▶ Problem statement
The answer must be an exact copy of the entries that follow, with all images removed.

# # #

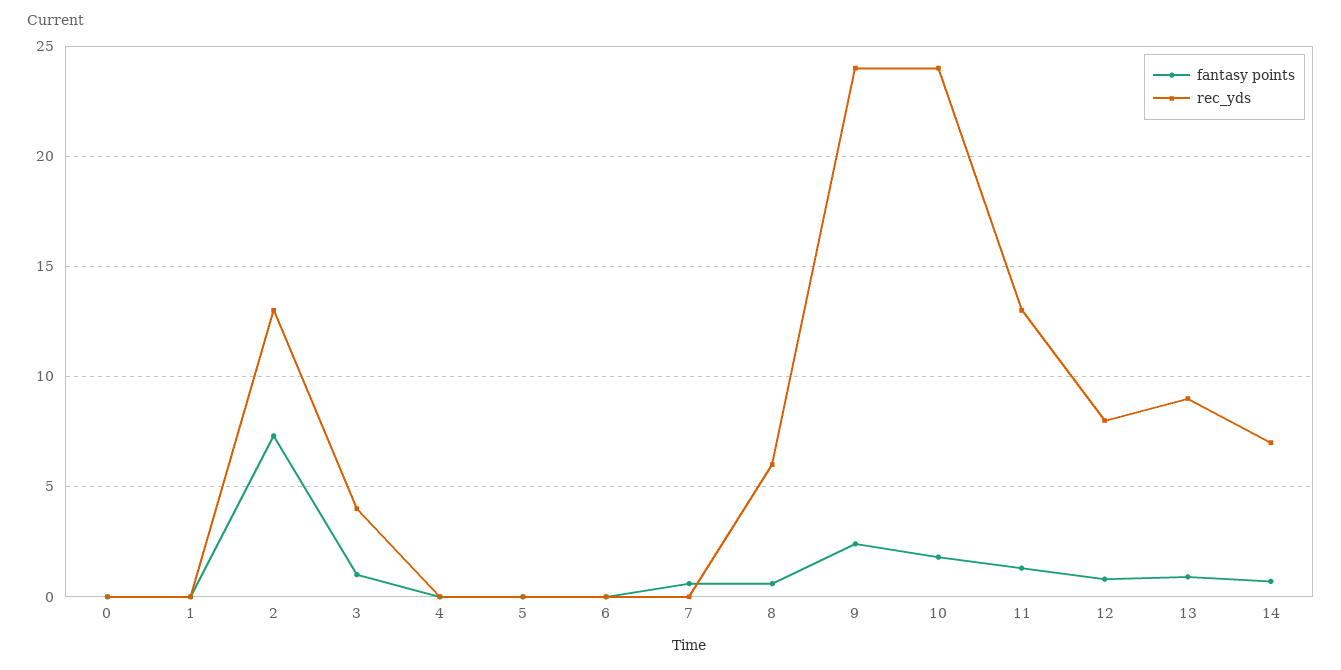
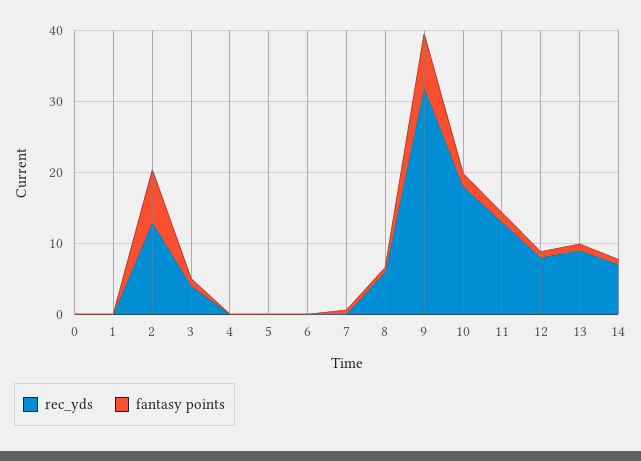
  {
    "fantasy points": {
      "0": 0,
      "1": 0,
      "2": 7.5,
      "3": 1,
      "4": 0,
      "5": 0,
      "6": 0,
      "7": 0.5,
      "8": 0.5,
-     "9": 2.5,
+     "9": 8,
      "10": 2,
      "11": 1.5,
      "12": 1,
      "13": 1,
      "14": 0.5
    },
    "rec_yds": {
      "0": 0,
      "1": 0,
      "2": 13,
      "3": 4,
      "4": 0,
      "5": 0,
      "6": 0,
      "7": 0,
      "8": 6,
-     "9": 24,
+     "9": 32,
-     "10": 24,
+     "10": 18,
      "11": 13,
      "12": 8,
      "13": 9,
      "14": 7
    }
  }

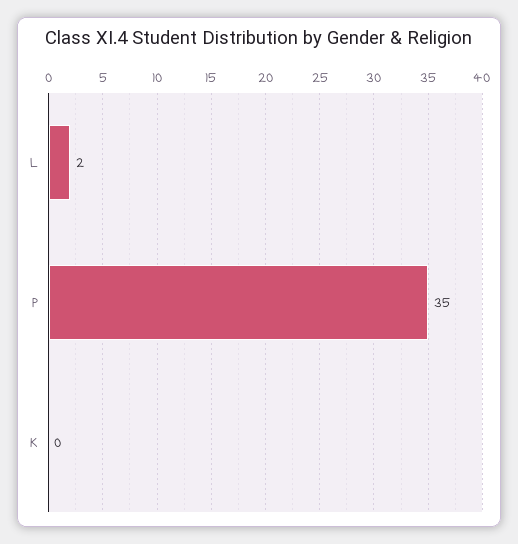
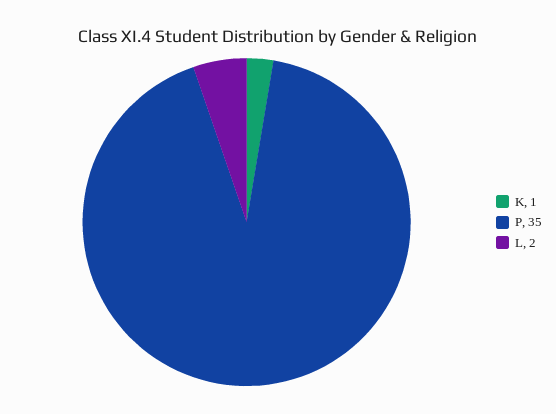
  {
    "L": 2,
    "P": 35,
-   "K": 0
+   "K": 1
  }

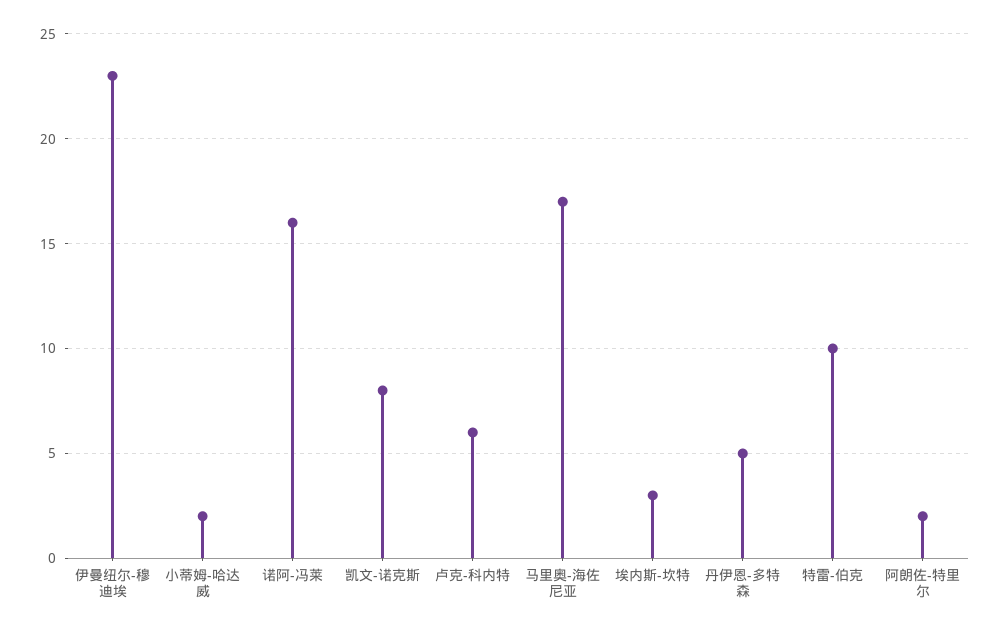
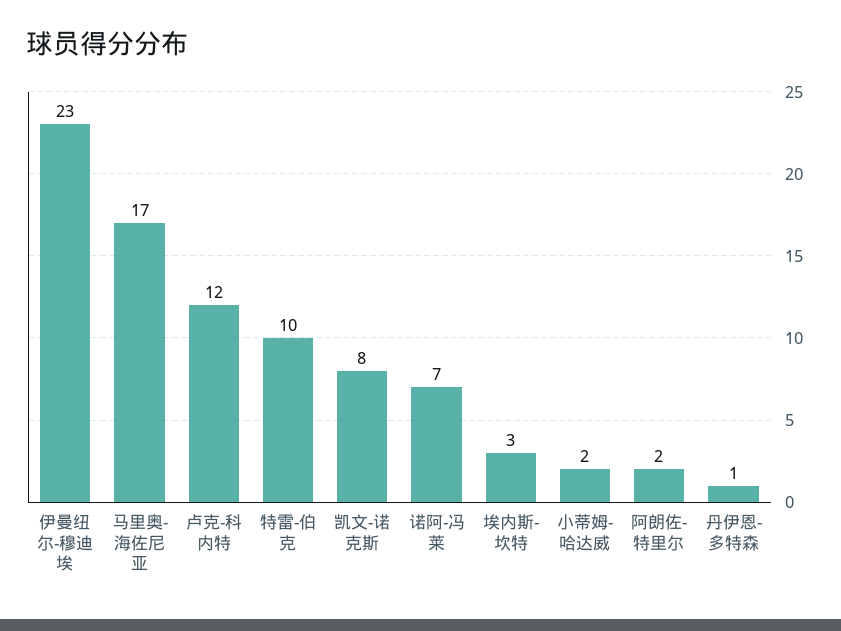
  {
    "伊曼纽尔-穆迪埃": 23,
    "小蒂姆-哈达威": 2,
-   "诺阿-冯莱": 16,
+   "诺阿-冯莱": 7,
    "凯文-诺克斯": 8,
-   "卢克-科内特": 6,
+   "卢克-科内特": 12,
    "马里奥-海佐尼亚": 17,
    "埃内斯-坎特": 3,
-   "丹伊恩-多特森": 5,
+   "丹伊恩-多特森": 1,
    "特雷-伯克": 10,
    "阿朗佐-特里尔": 2
  }

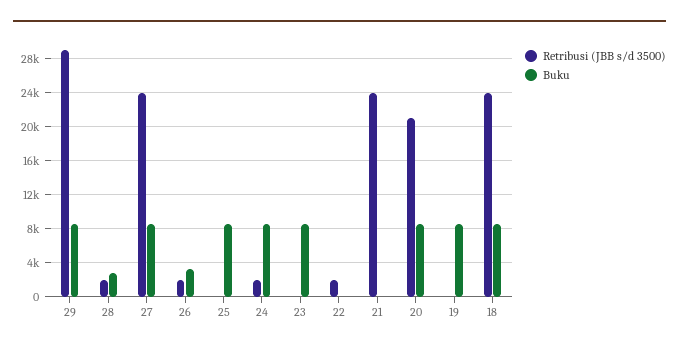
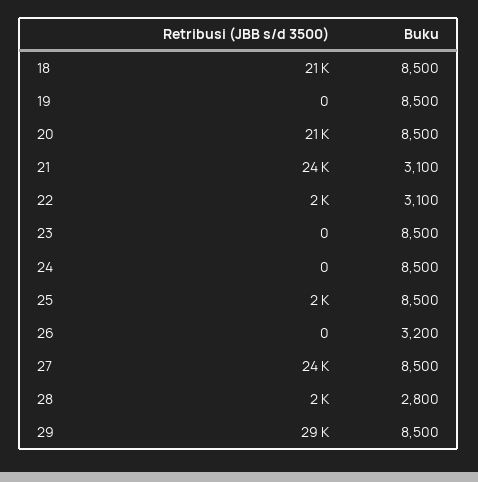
  {
    "Retribusi (JBB s/d 3500)": {
      "29": 29000,
      "28": 2000,
      "27": 24000,
-     "26": 2000,
+     "26": 0,
-     "25": 0,
+     "25": 2000,
-     "24": 2000,
+     "24": 0,
      "23": 0,
      "22": 2000,
      "21": 24000,
      "20": 21000,
      "19": 0,
-     "18": 24000
+     "18": 21000
    },
    "Buku": {
      "29": 8500,
      "28": 2800,
      "27": 8500,
      "26": 3200,
      "25": 8500,
      "24": 8500,
      "23": 8500,
-     "22": 0,
+     "22": 3100,
-     "21": 0,
+     "21": 3100,
      "20": 8500,
      "19": 8500,
      "18": 8500
    }
  }

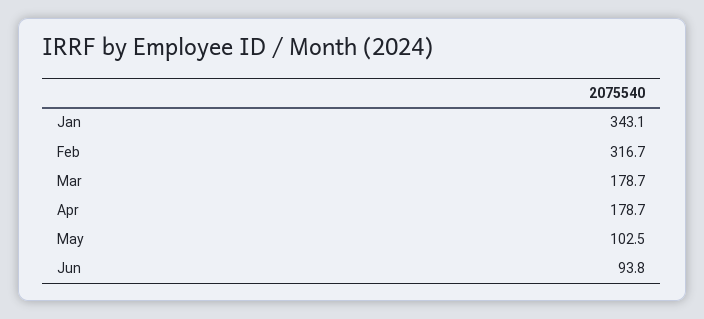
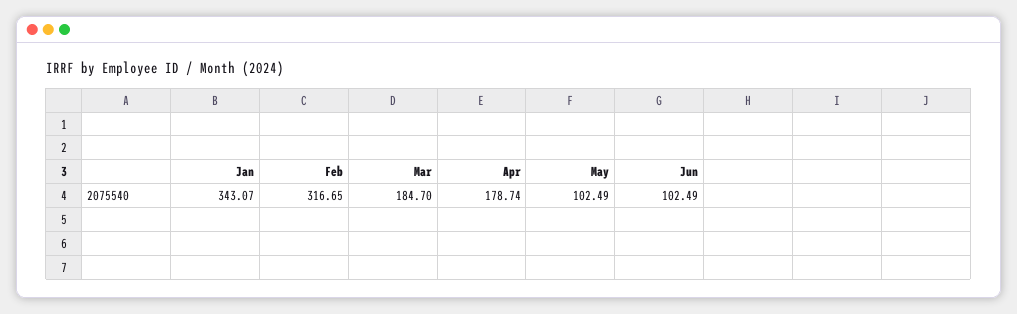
  {
    "Jan": 343.07,
    "Feb": 316.65,
-   "Mar": 178.7,
+   "Mar": 184.7,
    "Apr": 178.74,
    "May": 102.49,
-   "Jun": 93.8
+   "Jun": 102.49
  }

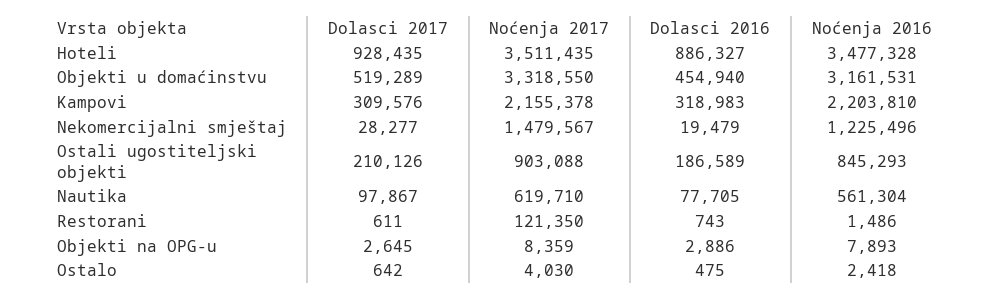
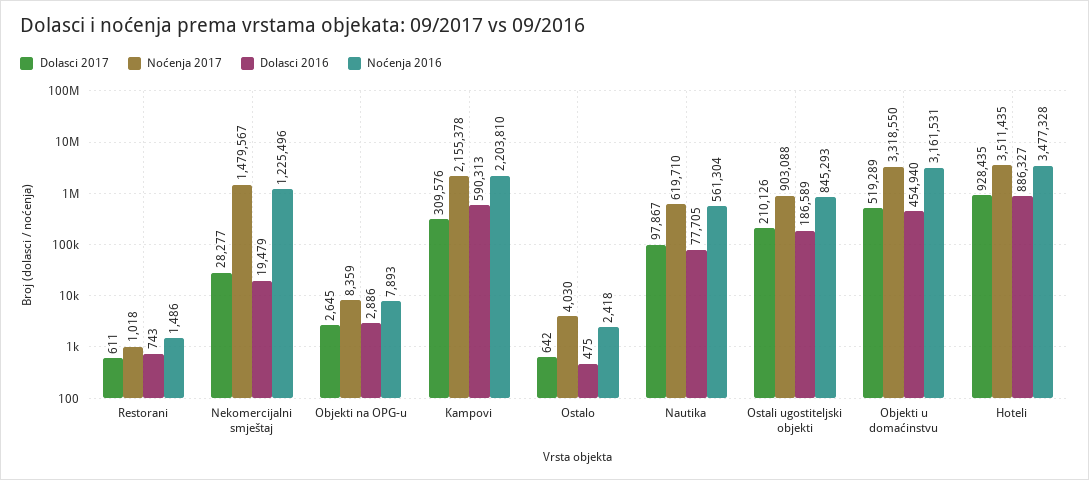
  {
    "Dolasci 2017": {
      "Hoteli": 928435,
      "Objekti u domaćinstvu": 519289,
      "Kampovi": 309576,
      "Nekomercijalni smještaj": 28277,
      "Ostali ugostiteljski objekti": 210126,
      "Nautika": 97867,
      "Restorani": 611,
      "Objekti na OPG-u": 2645,
      "Ostalo": 642
    },
    "Noćenja 2017": {
      "Hoteli": 3511435,
      "Objekti u domaćinstvu": 3318550,
      "Kampovi": 2155378,
      "Nekomercijalni smještaj": 1479567,
      "Ostali ugostiteljski objekti": 903088,
      "Nautika": 619710,
-     "Restorani": 121350,
+     "Restorani": 1018,
      "Objekti na OPG-u": 8359,
      "Ostalo": 4030
    },
    "Dolasci 2016": {
      "Hoteli": 886327,
      "Objekti u domaćinstvu": 454940,
-     "Kampovi": 318983,
+     "Kampovi": 590313,
      "Nekomercijalni smještaj": 19479,
      "Ostali ugostiteljski objekti": 186589,
      "Nautika": 77705,
      "Restorani": 743,
      "Objekti na OPG-u": 2886,
      "Ostalo": 475
    },
    "Noćenja 2016": {
      "Hoteli": 3477328,
      "Objekti u domaćinstvu": 3161531,
      "Kampovi": 2203810,
      "Nekomercijalni smještaj": 1225496,
      "Ostali ugostiteljski objekti": 845293,
      "Nautika": 561304,
      "Restorani": 1486,
      "Objekti na OPG-u": 7893,
      "Ostalo": 2418
    }
  }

# # #

▶ Completed task
  {
    "fantasy points": {
      "0": 0,
      "1": 0,
      "2": 7.5,
      "3": 1,
      "4": 0,
      "5": 0,
      "6": 0,
      "7": 0.5,
      "8": 0.5,
-     "9": 2.5,
+     "9": 8,
      "10": 2,
      "11": 1.5,
      "12": 1,
      "13": 1,
      "14": 0.5
    },
    "rec_yds": {
      "0": 0,
      "1": 0,
      "2": 13,
      "3": 4,
      "4": 0,
      "5": 0,
      "6": 0,
      "7": 0,
      "8": 6,
-     "9": 24,
+     "9": 32,
-     "10": 24,
+     "10": 18,
      "11": 13,
      "12": 8,
      "13": 9,
      "14": 7
    }
  }

  {
    "L": 2,
    "P": 35,
-   "K": 0
+   "K": 1
  }

  {
    "伊曼纽尔-穆迪埃": 23,
    "小蒂姆-哈达威": 2,
-   "诺阿-冯莱": 16,
+   "诺阿-冯莱": 7,
    "凯文-诺克斯": 8,
-   "卢克-科内特": 6,
+   "卢克-科内特": 12,
    "马里奥-海佐尼亚": 17,
    "埃内斯-坎特": 3,
-   "丹伊恩-多特森": 5,
+   "丹伊恩-多特森": 1,
    "特雷-伯克": 10,
    "阿朗佐-特里尔": 2
  }

  {
    "Retribusi (JBB s/d 3500)": {
      "29": 29000,
      "28": 2000,
      "27": 24000,
-     "26": 2000,
+     "26": 0,
-     "25": 0,
+     "25": 2000,
-     "24": 2000,
+     "24": 0,
      "23": 0,
      "22": 2000,
      "21": 24000,
      "20": 21000,
      "19": 0,
-     "18": 24000
+     "18": 21000
    },
    "Buku": {
      "29": 8500,
      "28": 2800,
      "27": 8500,
      "26": 3200,
      "25": 8500,
      "24": 8500,
      "23": 8500,
-     "22": 0,
+     "22": 3100,
-     "21": 0,
+     "21": 3100,
      "20": 8500,
      "19": 8500,
      "18": 8500
    }
  }

  {
    "Jan": 343.07,
    "Feb": 316.65,
-   "Mar": 178.7,
+   "Mar": 184.7,
    "Apr": 178.74,
    "May": 102.49,
-   "Jun": 93.8
+   "Jun": 102.49
  }

  {
    "Dolasci 2017": {
      "Hoteli": 928435,
      "Objekti u domaćinstvu": 519289,
      "Kampovi": 309576,
      "Nekomercijalni smještaj": 28277,
      "Ostali ugostiteljski objekti": 210126,
      "Nautika": 97867,
      "Restorani": 611,
      "Objekti na OPG-u": 2645,
      "Ostalo": 642
    },
    "Noćenja 2017": {
      "Hoteli": 3511435,
      "Objekti u domaćinstvu": 3318550,
      "Kampovi": 2155378,
      "Nekomercijalni smještaj": 1479567,
      "Ostali ugostiteljski objekti": 903088,
      "Nautika": 619710,
-     "Restorani": 121350,
+     "Restorani": 1018,
      "Objekti na OPG-u": 8359,
      "Ostalo": 4030
    },
    "Dolasci 2016": {
      "Hoteli": 886327,
      "Objekti u domaćinstvu": 454940,
-     "Kampovi": 318983,
+     "Kampovi": 590313,
      "Nekomercijalni smještaj": 19479,
      "Ostali ugostiteljski objekti": 186589,
      "Nautika": 77705,
      "Restorani": 743,
      "Objekti na OPG-u": 2886,
      "Ostalo": 475
    },
    "Noćenja 2016": {
      "Hoteli": 3477328,
      "Objekti u domaćinstvu": 3161531,
      "Kampovi": 2203810,
      "Nekomercijalni smještaj": 1225496,
      "Ostali ugostiteljski objekti": 845293,
      "Nautika": 561304,
      "Restorani": 1486,
      "Objekti na OPG-u": 7893,
      "Ostalo": 2418
    }
  }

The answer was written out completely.